Er klonk wel een voorzichtig positief geluid: die eerste verplaatste kermis had in ieder geval goed gedraaid. Zelfs in Stevensbeek, waar in hetzelfde weekend kermis wordt gehouden – het dorp was woedend geweest toen ze hoorden van de verplaatsing – bleken de druiven in dat eerste jaar minder zuur dan ze hadden verwacht. Van concurrentie was nauwelijks sprake.
Ik heb er de archieven op nageslagen, maar nergens iets gevonden over een officiële evaluatie. Ze zullen gedacht hebben: we horen geen kritiek, dan zal het wel goed zijn. Dat de Boxmeerse kermis, in de categorie ‘middelgroot’, voorjaar 2019 werd uitgeroepen tot de op één na beste kermis van het land zal kermiswethouder Willy Hendriks vast als een bevestiging hebben beschouwd. Dat vorig jaar 87 kermisexploitanten inschreven op 35 standplaatsen lijkt me ook een opsteker van jewelste.
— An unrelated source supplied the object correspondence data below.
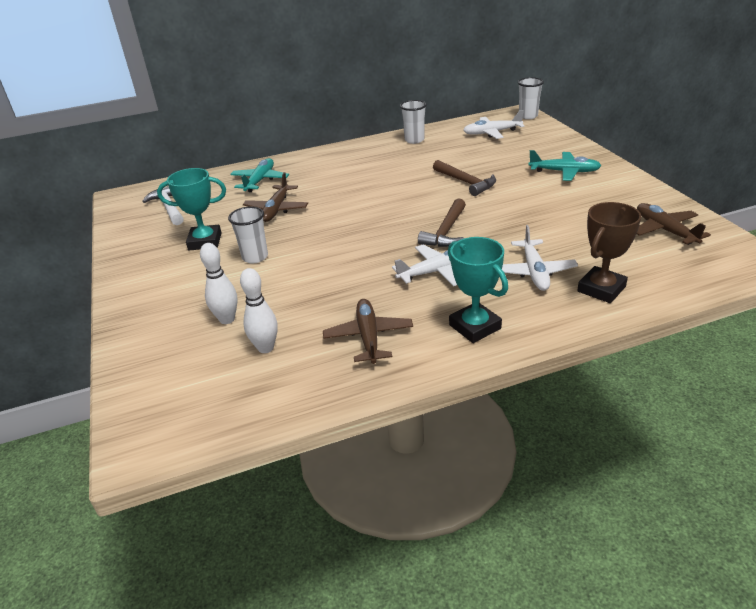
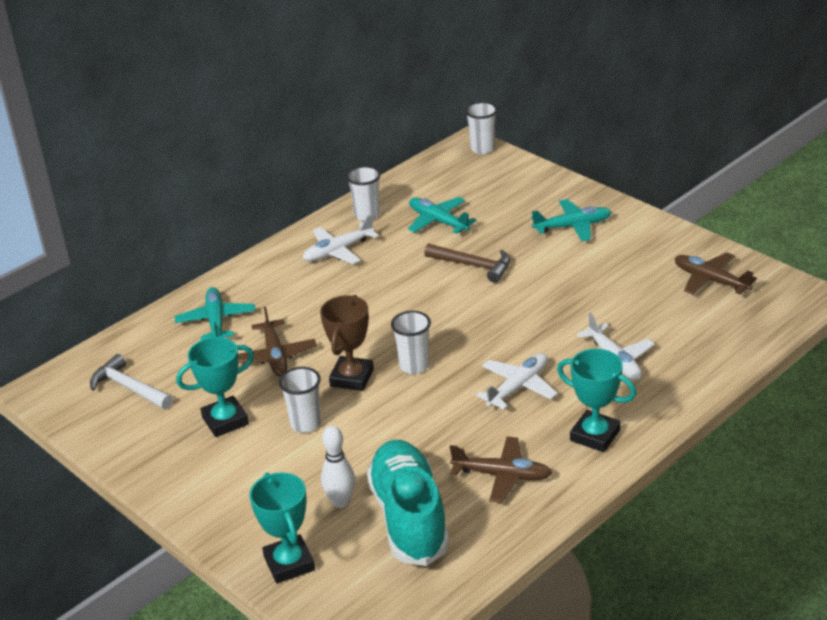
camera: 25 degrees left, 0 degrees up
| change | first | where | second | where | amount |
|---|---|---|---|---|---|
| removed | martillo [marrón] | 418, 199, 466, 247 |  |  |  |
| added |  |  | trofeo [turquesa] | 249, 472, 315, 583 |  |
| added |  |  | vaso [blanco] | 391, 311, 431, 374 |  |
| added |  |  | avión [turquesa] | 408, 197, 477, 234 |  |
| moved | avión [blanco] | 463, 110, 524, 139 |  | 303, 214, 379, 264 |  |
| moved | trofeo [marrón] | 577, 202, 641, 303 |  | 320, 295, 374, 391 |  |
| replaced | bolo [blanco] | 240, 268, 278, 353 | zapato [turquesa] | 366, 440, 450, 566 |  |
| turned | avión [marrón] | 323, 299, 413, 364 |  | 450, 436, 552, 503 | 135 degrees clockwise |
Twee CDA’ers gooien nu de knuppel in het hoenderhok. De kermis moet weer naar augustus. Want ‘het heeft niet het gewenste resultaat gehad’ – wordt niet uitgelegd – en: ‘kinderen hebben eind juni een toetsweek’. We hebben al jaren vakantiespreiding, die toetsweek spreidt volgens mij gewoon mee. Ik vrees dat het CDA met andere argumenten moet komen om de kermiswethouder, niet geheel toevallig van de partij waarvan het CDA bij de verkiezingen in november de meeste concurrentie kan verwachten, een hak te zetten.
De kermis evalueren? Goed plan. Maar wel ná de verkiezingen alstublieft.